Lucida Medical’s Head of Quality and Regulatory, Giovanni Maggi, spearheaded this application. We caught up with Giovanni to discuss…

“Achieving the ISO 13485:2016 certification is an incredible milestone for Lucida Medical. My previous experience in a Class IIb medical device software company was very beneficial. Previously, I had been undertaking many of these audits with the same notified body (BSI), which helped me to prepare Lucida Medical for a successful and outstanding achievement. Time constraints made Lucida’s audit a challenge, but the team pulled together to make it happen. As I have completed this process before, I quickly identified gaps, on first glance. Luckily there weren’t too many, the QMS systems was in great shape already.  Usually with start-ups you expect to find major gaps, so I was delighted to find that the task ahead of me wasn’t massive.

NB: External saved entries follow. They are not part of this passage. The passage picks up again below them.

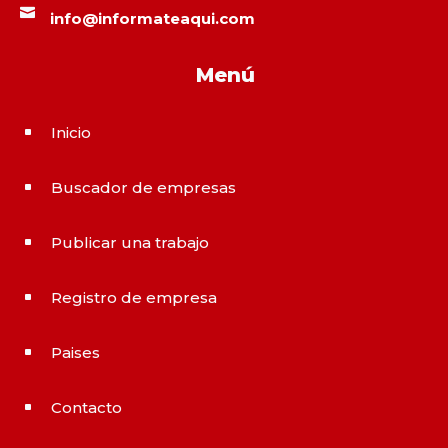

info@informateaqui.com
Menú
Inicio
^
Buscador de empresas
^
Publicar una trabajo
^
Registro de empresa
^
Paises
^
Contacto
^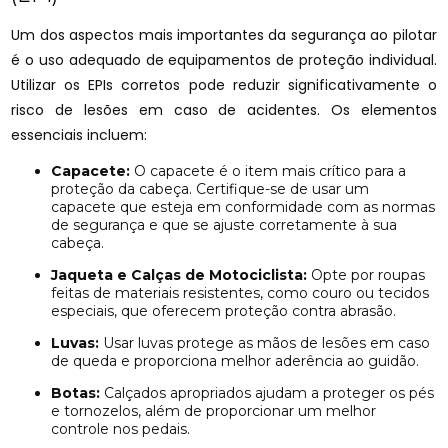
Um dos aspectos mais importantes da segurança ao pilotar
é o uso adequado de equipamentos de proteção individual.
Utilizar os EPIs corretos pode reduzir significativamente o
risco de lesões em caso de acidentes. Os elementos
essenciais incluem:
Capacete:
O capacete é o item mais crítico para a
proteção da cabeça. Certifique-se de usar um
capacete que esteja em conformidade com as normas
de segurança e que se ajuste corretamente à sua
cabeça.
Jaqueta e Calças de Motociclista:
Opte por roupas
feitas de materiais resistentes, como couro ou tecidos
especiais, que oferecem proteção contra abrasão.
Luvas:
Usar luvas protege as mãos de lesões em caso
de queda e proporciona melhor aderência ao guidão.
Botas:
Calçados apropriados ajudam a proteger os pés
e tornozelos, além de proporcionar um melhor
controle nos pedais.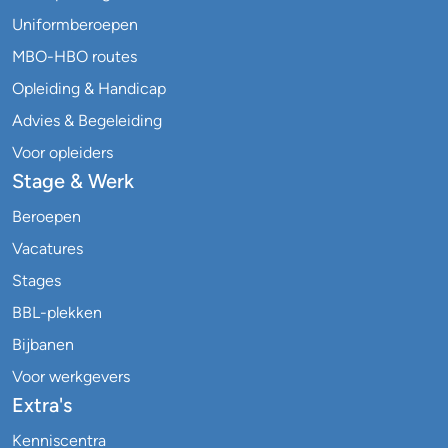
Uniformberoepen
MBO-HBO routes
Opleiding & Handicap
Advies & Begeleiding
Voor opleiders
Stage & Werk
Beroepen
Vacatures
Stages
BBL-plekken
Bijbanen
Voor werkgevers
Extra's
Kenniscentra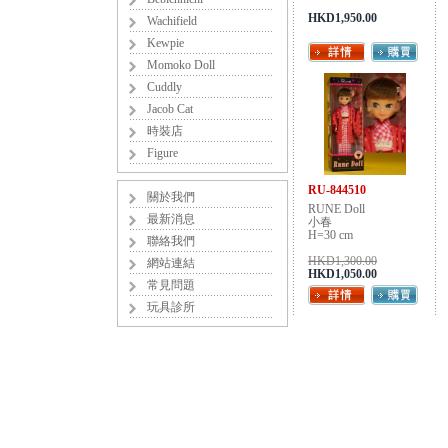
HKD1,950.00
Wachifield
Kewpie
Momoko Doll
Cuddly
Jacob Cat
時裝店
Figure
RU-844510
關於我們
RUNE Doll
最新消息
小春
H=30 cm
聯絡我們
HKD1,300.00
網站連結
HKD1,050.00
常見問題
玩具診所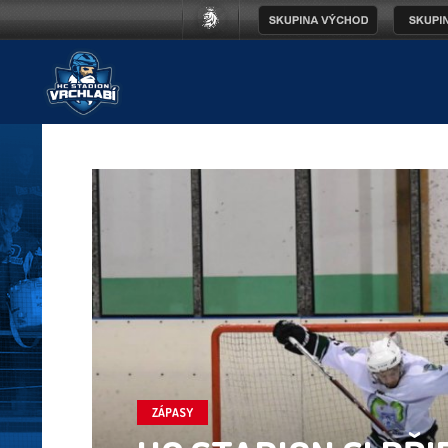
ZÁPASY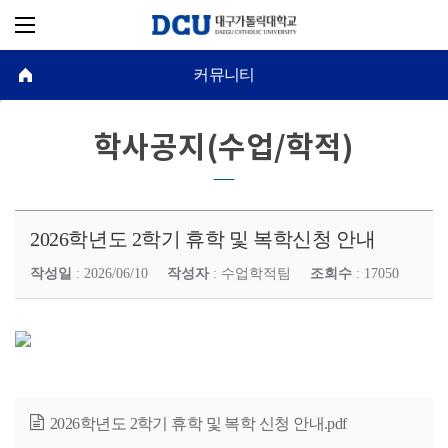
커뮤니티
학사공지(수업/학적)
2026학년도 2학기 휴학 및 복학신청 안내
작성일
: 2026/06/10
작성자
: 수업학적팀
조회수
: 17050
2026학년도 2학기 휴학 및 복학 신청 안내.pdf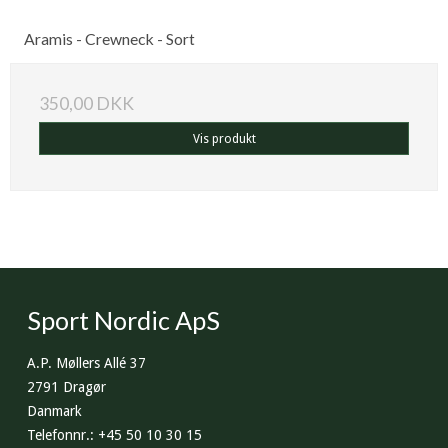
Aramis - Crewneck - Sort
350,00 DKK
Vis produkt
Sport Nordic ApS
A.P. Møllers Allé 37
2791 Dragør
Danmark
Telefonnr.
:
+45 50 10 30 15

This is largely attributed to Antony, who thoroughly understands how important the quality management system is.  This is in part why I accepted the role, as I recognised this from the outset – he gets it, not all CEO’s do.  That was a real selling point for me when I joined a few months ago.

Our next steps will be to achieve Class IIb under EU Medical Device Regulation which we were planning to do by the end of the year. We will also begin working on submitting our first FDA 510(k) in the USA. There are exciting times ahead!”